La transformation aiguë
relève de mesures purement palliatives (transfusion, antalgiques) ;
son évolution peut être progressive sur plusieurs mois.
F - AUTRES THÉRAPEUTIQUES :
Divers produits ont été essayés avec des succès occasionnels :
dihydroxyvitamine D3, étidronate, deféroxamine, colchicine.

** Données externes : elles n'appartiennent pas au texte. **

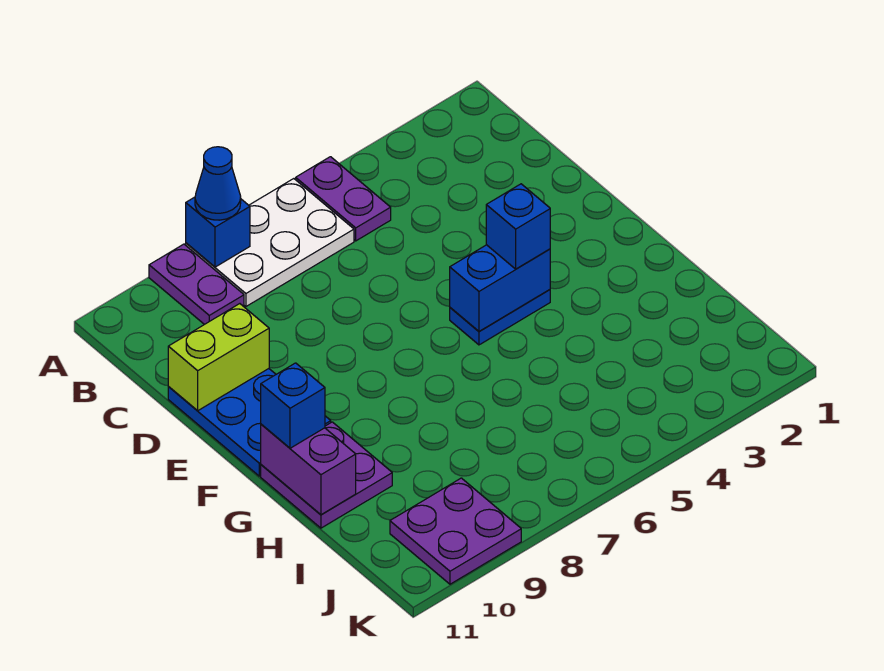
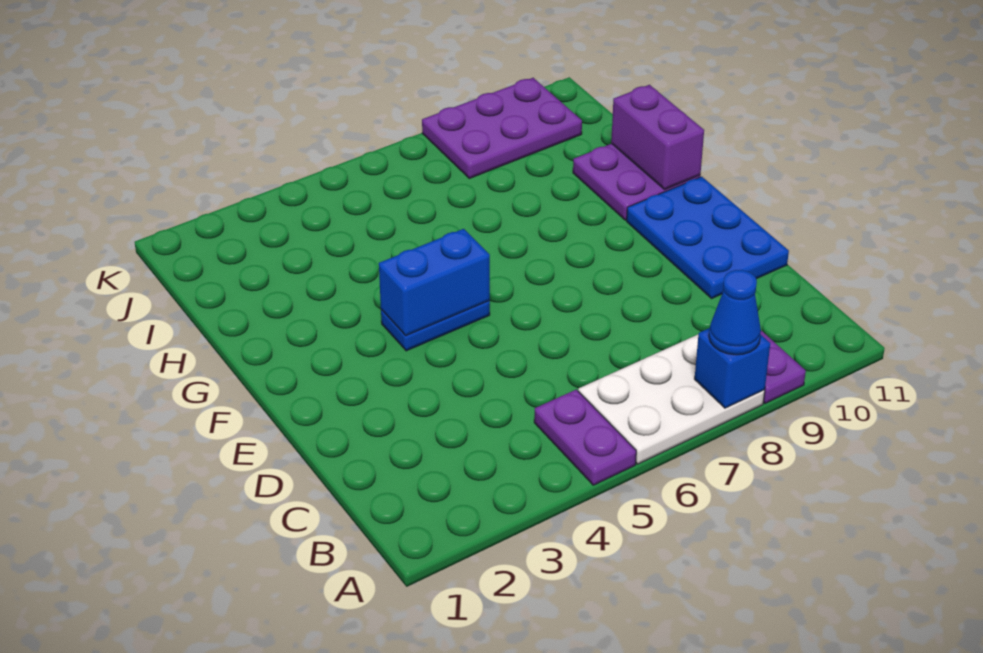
lime 1x2 brick [168,304,269,410] -> none
blue 1x1 brick [486,184,550,269] -> none
blue 1x1 brick [261,363,325,448] -> none
purple 2x2 plate [390,478,521,584] -> purple 2x3 plate [422,78,582,178]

La D-pénicillamine, les inhibiteurs de la monoamine-oxydase,
empêchant la formation de collagène, et la suramine, antagoniste du
PDGF, sont toxiques et inefficaces.
La démonstration d’une implication de l’angiogenèse dans la
physiopathologie de la maladie a conduit récemment à essayer le
thalidomide ; ce médicament, encore en cours d’évaluation, en
particulier dans un essai multicentrique européen, semble chez
certains patients améliorer les cytopénies, au prix d’une toxicité
notamment neurologique parfois rédhibitoire ; selon quelques
observations préliminaires, l’influence du thalidomide sur les
marqueurs sériques d’angiogenèse ne paraît pas évidente.
Par un
mécanisme mal compris, certains patients manifestent, après
quelques semaines de traitement, une exacerbation proliférative de
leur maladie avec inflation leucocytaire et/ou plaquettaire et risque
élevé de thromboses.
Conclusion :
La MMM a été individualisée depuis plus d’un siècle maintenant. Sa
fréquence faible explique peut-être pour une part le relatif désintérêt des
hématologistes depuis ces 20 dernières années.
Mais il est plus probable
que celui-ci est essentiellement dû à la relative chronicité de l’affection,
aux résultats décevants des thérapeutiques depuis 20 ans, et à l’absence
d’explications physiopathologiques claires.
Depuis quelques années,
l’exploration de la physiopathologie progresse.
Ces résultats, encore
modestes, peuvent provoquer un regain d’intérêt pour cette pathologie
peu fréquente de la deuxième partie de la vie, dont l’évolution
« traitée » reste encore hélas assez proche de l’histoire naturelle de
l’affection.
On peut en particulier envisager de nouvelles approches
thérapeutiques fondées sur ces nouvelles connaissances et sur la
disponibilité de nouvelles molécules dont les cytokines.
Cependant, du
fait de l’évolution relativement lente et imprévisible de la splénomégalie
myéloïde et de la complexité de sa physiopathologie, il est hautement
probable qu’on ne pourra pas se contenter d’approches thérapeutiques
univoques et qu’il faudra des essais thérapeutiques successifs portant
sur un nombre de malades relativement important et sur des périodes
d’évolution assez longues, pour voir se dessiner des schémas de
traitement efficaces et satisfaisants.